At the same time a spell was lifted from me.

"Catriona," I cried, "it was me—it was my sword. O, are you much hurt?"

"I know it, Davie, I am loving you for the pain of it; it was done defending that bad man, my father. See!" she said, and showed me a bleeding scratch, "see, you have made a man of me now. I will carry a wound like an old soldier."

Joy that she should be so little hurt, and the love of her brave nature, supported me. I embraced her, I kissed the wound.

"And am I to be out of the kissing, me that never lost a chance?" says Alan; and putting me aside and taking Catriona by either shoulder, "My dear," he said, "you're a true daughter of Alpin. By all accounts, he was a very fine man, and he may weel be proud of you. If ever I was to get married, it's the marrow of you I would be seeking for a mother to my sons. And I bear's a king's name and speak the truth."

He said it with a serious heat of admiration that was honey to the girl, and through her, to me. It seemed to wipe us clean of all James More's disgraces. And the next moment he was just himself again.

"And now by your leave, my dawties," said he, "this is a' very bonny; but Alan Breck'll be a wee thing nearer to the gallows than he's caring for; and Dod! I think this is a grand place to be leaving."
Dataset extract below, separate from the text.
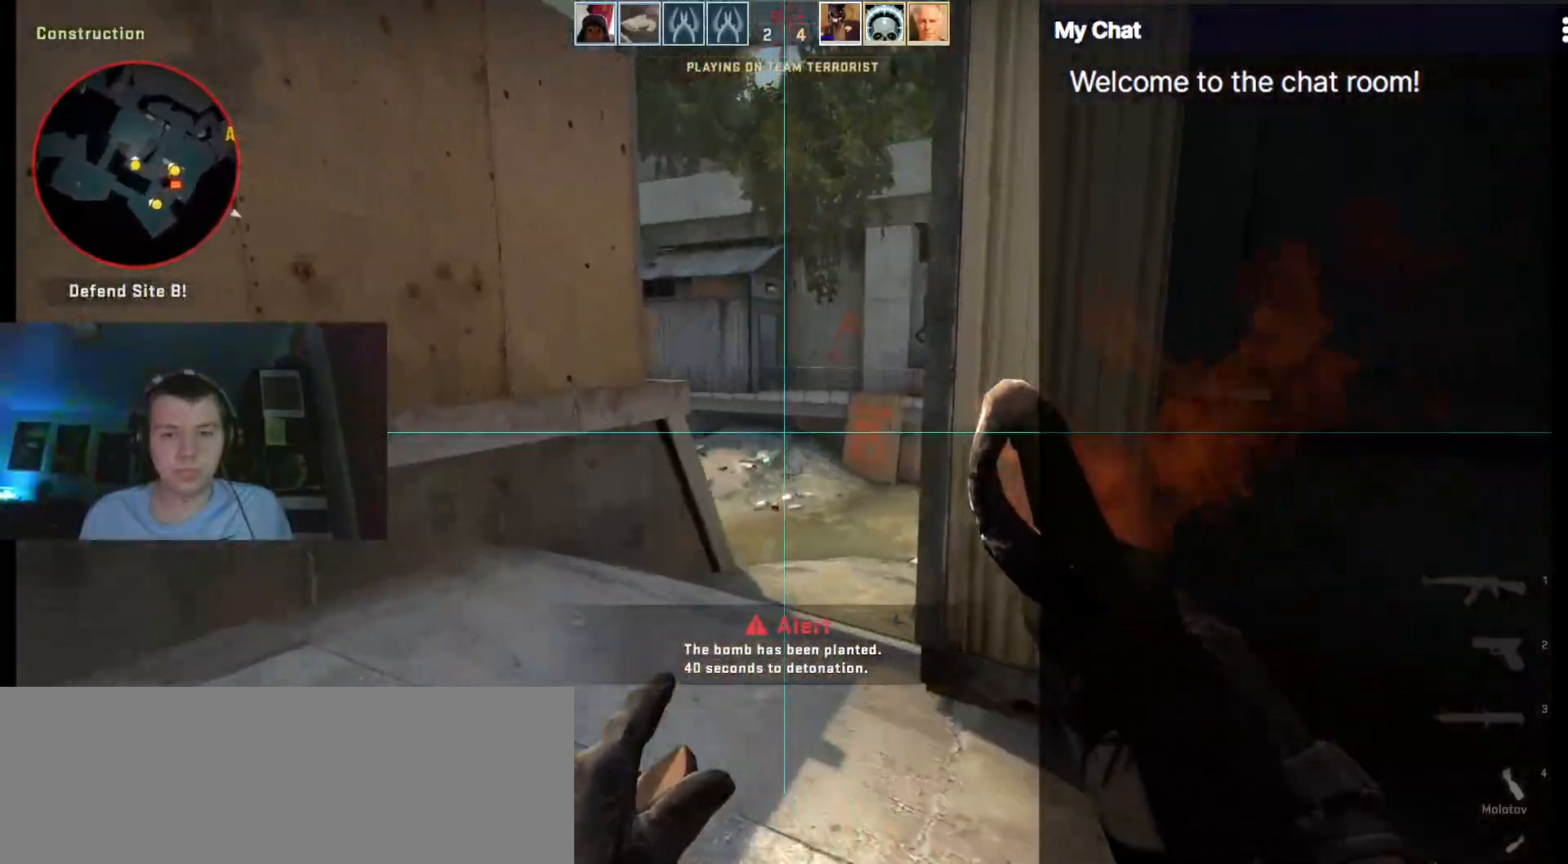
{"keys": ["w"], "events": []}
The word recalled us to some wisdom. Alan ran upstairs and returned with our saddle-bags and James More's portmanteau; I picked up Catriona's bundle where she had dropped it on the stair; and we were setting forth out of that dangerous house, when Bazin stopped the way with cries and gesticulations. He had whipped under a table when the swords were drawn, but now he was as bold as a lion. There was his bill to be settled, there was a chair broken, Alan had sat among his dinner things, James More had fled.

"Here," I cried, "pay yourself," and flung him down some Lewie d'ors; for I thought it was no time to be accounting.
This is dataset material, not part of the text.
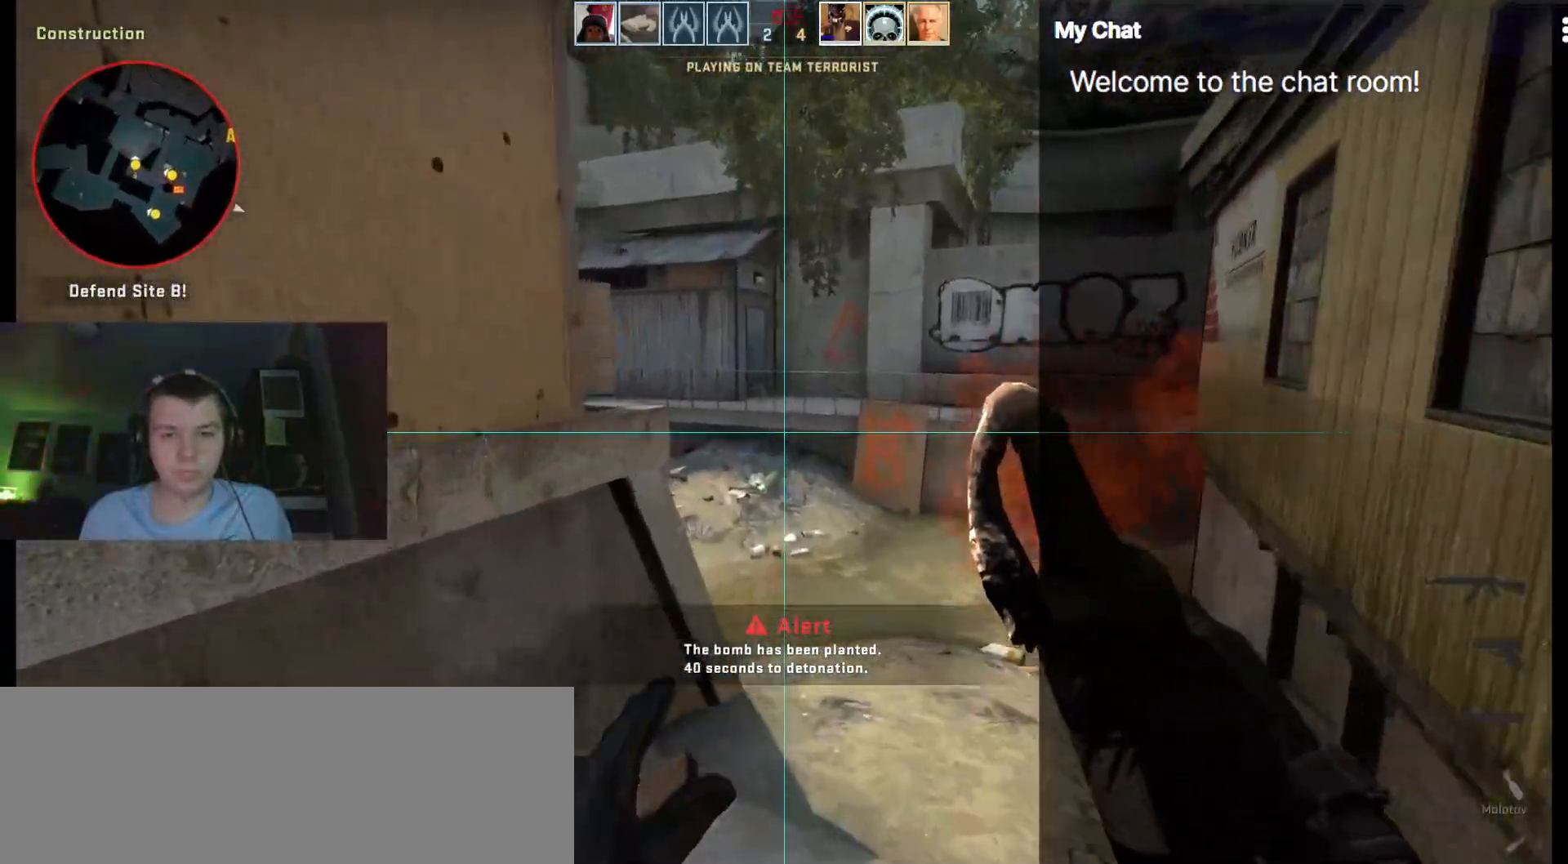
{"keys": ["w"], "events": [[67, "d", "down"], [200, "d", "up"]]}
He sprang upon that money, and we passed him by, and ran forth into the open. Upon three sides of the house were seamen hasting and closing in; a little nearer to us James More waved his hat as if to hurry them; and right behind him, like some foolish person holding up his hands, were the sails of the windmill turning.

Alan gave but one glance, and laid himself down to run. He carried a great weight in James More's portmanteau; but I think he would as soon have lost his life as cast away that booty which was his revenge; and he ran so that I was distressed to follow him, and marvelled and exulted to see the girl bounding at my side.

As soon as we appeared, they cast off all disguise upon the other side; and the seamen pursued us with shouts and view-hullohs. We had a start of some two hundred yards, and they were but bandy-legged tarpaulins after all, that could not hope to better us at such an exercise. I suppose they were armed, but did not care to use their pistols on French ground. And as soon as I perceived that we not only held our advantage but drew a little away, I began to feel quite easy of the issue. For all which, it was a hot, brisk bit of work, so long as it lasted; Dunkirk was still far off; and when we popped over a knowe, and found a company of the garrison marching on the other side on some manoeuvre, I could very well understand the word that Alan had.

He stopped running at once; and mopping at his brow, "They're a real bonny folk, the French nation," says he.